I once read a statement that stopped me in my tracks and made me think. It was this. "Some of the best Christians I ever met are atheists."
What the writer was saying was that as far as the Christian qualities of selfless service to human kind, compassion and integrity went, in his experience some of those who best modelled these qualities had been people who did not believe in the existence of God.
This immediately raises the key question….
In the case of a person who, for what ever reasons, cannot bring themselves to believe in the existence of God, yet lives a life that is truly in accord with those lofty ethical imperatives contained in the great command ‘Do unto others as you would have them do unto you’, does God’s grace cover their failure to believe correctly and therefore does he regard them as being in the Kingdom of God and candidates for heaven on death?

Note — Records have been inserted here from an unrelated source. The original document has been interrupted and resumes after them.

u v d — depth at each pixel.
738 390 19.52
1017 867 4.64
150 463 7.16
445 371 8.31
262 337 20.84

The normal evangelical response to this question
Perhaps the first instinctive response among some evangelicals would be to foolishly try to deny that such genuinely good atheists exist at all or to declare that, even if they do, there are so few of them as to make such a question all but irrelevant. (My response would be that even if there were only one such person on the entire planet then this question is still valid and needs to be asked.) What must be faced up to, however, is that it is quite clear such highly principled atheists do exist and in larger numbers than most evangelicals would admit to.

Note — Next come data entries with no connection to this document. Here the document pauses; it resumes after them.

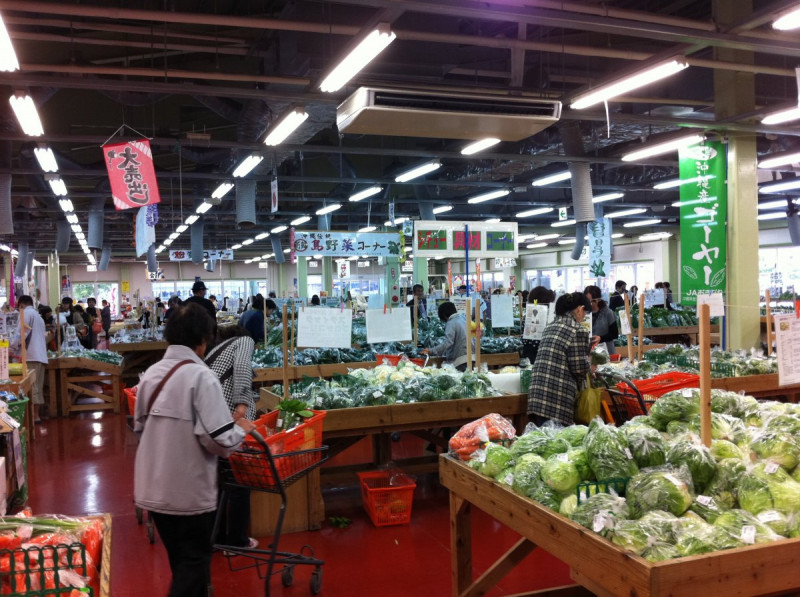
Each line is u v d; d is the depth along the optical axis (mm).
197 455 2922
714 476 2561
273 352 8383
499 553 4289
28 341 8898
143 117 11484
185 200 18578
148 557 4328
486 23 9734
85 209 18328
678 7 9492
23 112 6910
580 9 5965
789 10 4906
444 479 3312
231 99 10102
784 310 10469
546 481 2600
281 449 3453
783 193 17625
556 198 19359
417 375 5688
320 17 8367
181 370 2973
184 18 6145
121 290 37594
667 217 20953
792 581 2111
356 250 14336
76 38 7770
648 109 10492
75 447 7562
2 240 20500
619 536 2129
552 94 7547
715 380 5621
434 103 5129
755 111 7977
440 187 17703
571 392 4750
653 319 12438
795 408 3309
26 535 2170
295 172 15445
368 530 4734
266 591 3314
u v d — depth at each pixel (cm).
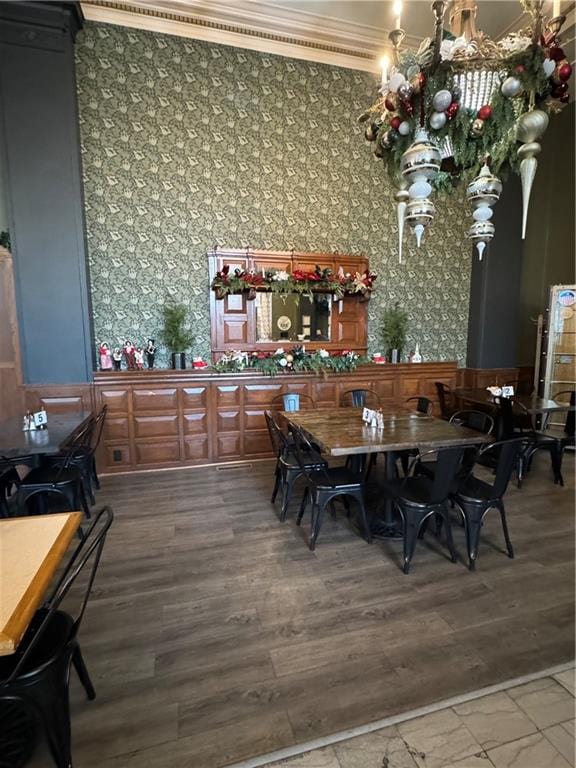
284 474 306
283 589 223
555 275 598
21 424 306
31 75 343
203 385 420
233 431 434
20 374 373
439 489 234
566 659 175
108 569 242
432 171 179
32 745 137
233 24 410
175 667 170
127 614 203
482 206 211
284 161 459
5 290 366
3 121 343
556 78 171
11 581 116
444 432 273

The second response would be to vigorously deny that God would or could ever regard an atheist as ‘in the Kingdom’. In support of this view evangelicals would appeal to at least two Bible verses. These are the often quoted statements in Psalm 14.1 and Hebrews 11.6.
We will examine each of these verses in turn.

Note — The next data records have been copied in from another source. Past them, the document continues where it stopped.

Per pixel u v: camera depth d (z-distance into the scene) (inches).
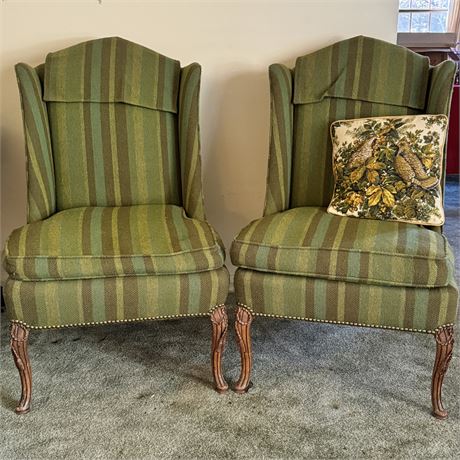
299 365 64.7
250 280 55.9
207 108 78.3
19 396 59.9
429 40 162.4
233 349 68.4
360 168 61.3
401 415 55.6
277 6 73.8
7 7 73.1
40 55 75.1
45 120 65.5
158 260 54.2
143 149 68.4
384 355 66.6
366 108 66.6
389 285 52.4
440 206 59.2
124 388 60.9
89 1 73.2
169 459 50.3
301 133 68.5
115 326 74.8
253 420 55.2
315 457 50.1
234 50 75.8
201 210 64.7
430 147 60.0
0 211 81.8
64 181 67.7
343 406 57.2
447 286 51.8
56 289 53.9
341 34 74.5
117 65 67.2
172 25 74.8
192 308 55.9
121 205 68.6
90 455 51.0
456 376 61.6
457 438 52.2
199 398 58.9
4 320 76.2
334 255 53.2
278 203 65.6
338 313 54.4
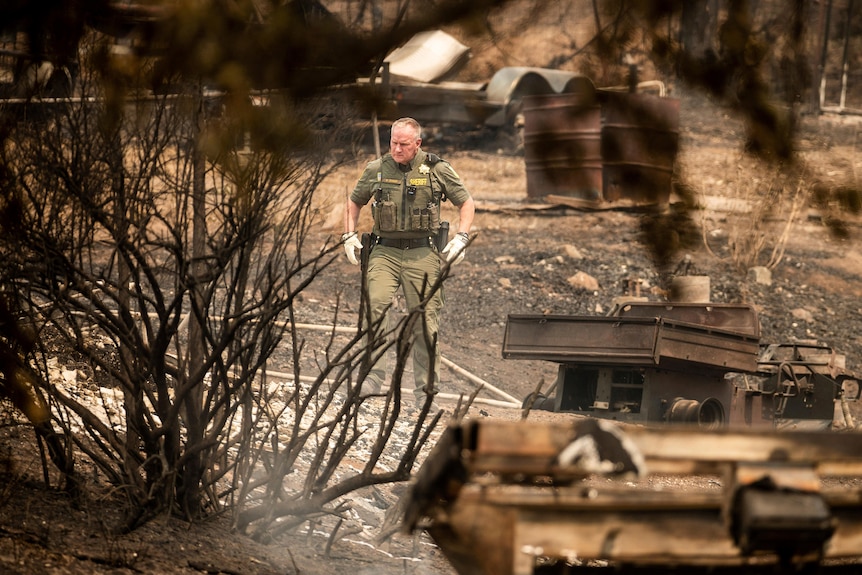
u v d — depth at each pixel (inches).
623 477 409.7
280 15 353.7
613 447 405.7
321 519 832.3
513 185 3056.1
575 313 2156.7
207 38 365.1
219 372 714.8
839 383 1644.9
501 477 459.2
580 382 1542.8
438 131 3467.0
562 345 1475.1
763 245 2544.3
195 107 552.7
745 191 2534.5
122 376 718.5
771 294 2423.7
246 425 746.8
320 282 2015.3
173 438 705.0
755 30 412.5
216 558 666.2
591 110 428.8
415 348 1299.2
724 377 1534.2
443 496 429.7
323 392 1273.4
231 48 361.7
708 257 2519.7
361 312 721.6
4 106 588.1
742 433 428.1
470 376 1654.8
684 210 475.2
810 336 2240.4
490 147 3440.0
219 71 364.2
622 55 414.6
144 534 671.1
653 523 425.7
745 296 2378.2
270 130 407.2
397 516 823.1
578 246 2529.5
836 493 449.1
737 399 1523.1
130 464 723.4
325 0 354.0
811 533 418.3
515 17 364.5
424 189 1245.1
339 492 717.3
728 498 425.7
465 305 2135.8
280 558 705.6
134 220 666.8
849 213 456.1
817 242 2783.0
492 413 1450.5
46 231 641.0
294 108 412.2
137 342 697.6
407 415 1267.2
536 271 2343.8
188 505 725.3
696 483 1149.1
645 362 1417.3
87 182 634.2
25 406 655.1
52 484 717.9
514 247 2490.2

Psalm 14.1: “The fool says in his heart, ‘There is no God.’”
Evangelicals will claim that this verse clearly shows that God would never accept someone who doesn’t believe in him and whom David calls a fool.
However it is not at all clear that the person being described here is an atheist in the sense that we today would class such a person. In fact it is most unlikely that anyone of this period in history would totally reject the idea of the existence of all deities/gods. The foolishness described here is far more likely to be that of a prideful rejection of Elohim, the God of the Hebrews, as the only ‘high God’ and their consequent choice of another god as the object of ritual focus. In other words, this is far more likely to be just another way of condemning the worship of other gods.